---------- PASSAGE PROVIDED ----------
SATARUPA BHATTACHARYA | 12 JULY, 2018
Decoding The ‘Contemporary’ In Contemporary Indian Art
Contemporary art and the capital market
NEW DELHI: Post-independence India’s contemporary art occupies a crucial role in the culture industry, wherein the arts’ market has seen its fair share of ups-and-downs. After the booming emergence of the National Capital Region in the 80s-90s, contemporary arts found a strong (inter)national buyer-base in the 2000s. Several paintings sold at high prices. Later, in 2008, we saw a collapse in the market.
The boom prompted interest from those who were looking for avenues to invest financially and find lucrative outcomes in this crucial culture market. The artists too began to increase in number. Delhi and Mumbai served as platforms to aggrandise the arts. A number of galleries and auction houses mushroomed in order to target this unorganised sector. The idea was to benefit its artisans and collectors. In the process, the very definition of the ‘contemporary’ in the arts found its essence intertwined with the capital market.
---------- GIVEN ENTRIES ----------
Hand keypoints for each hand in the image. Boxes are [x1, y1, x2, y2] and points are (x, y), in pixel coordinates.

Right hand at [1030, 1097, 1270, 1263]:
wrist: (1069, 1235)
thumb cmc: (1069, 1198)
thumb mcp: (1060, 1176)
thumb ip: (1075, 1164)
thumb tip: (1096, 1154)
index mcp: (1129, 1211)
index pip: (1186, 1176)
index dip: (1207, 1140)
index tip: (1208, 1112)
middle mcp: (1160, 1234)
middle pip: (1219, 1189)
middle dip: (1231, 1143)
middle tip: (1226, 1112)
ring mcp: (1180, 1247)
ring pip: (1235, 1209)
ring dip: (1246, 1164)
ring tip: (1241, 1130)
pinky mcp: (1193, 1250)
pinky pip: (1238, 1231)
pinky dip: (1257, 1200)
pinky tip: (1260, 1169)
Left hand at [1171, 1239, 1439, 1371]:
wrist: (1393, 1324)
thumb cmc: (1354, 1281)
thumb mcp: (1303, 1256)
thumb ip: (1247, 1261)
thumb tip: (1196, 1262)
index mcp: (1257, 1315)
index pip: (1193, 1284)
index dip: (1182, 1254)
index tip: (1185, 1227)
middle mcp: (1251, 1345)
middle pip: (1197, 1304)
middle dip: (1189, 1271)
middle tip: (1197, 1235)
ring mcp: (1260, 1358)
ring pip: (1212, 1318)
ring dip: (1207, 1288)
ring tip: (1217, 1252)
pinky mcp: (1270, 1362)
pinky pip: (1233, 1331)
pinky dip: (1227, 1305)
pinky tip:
----------
◆ WHAT IS BEING ASKED:
Answer these about the article on contemporary Indian art:
(a) In what year did the art market collapse?
(b) Which two cities served as platforms to aggrandise the arts?
(c) In which decade did contemporary arts find a strong (inter)national buyer-base?
The records have no connection to the text.

◆ FINISHED EXERCISE:
(a) 2008
(b) Delhi and Mumbai
(c) The 2000s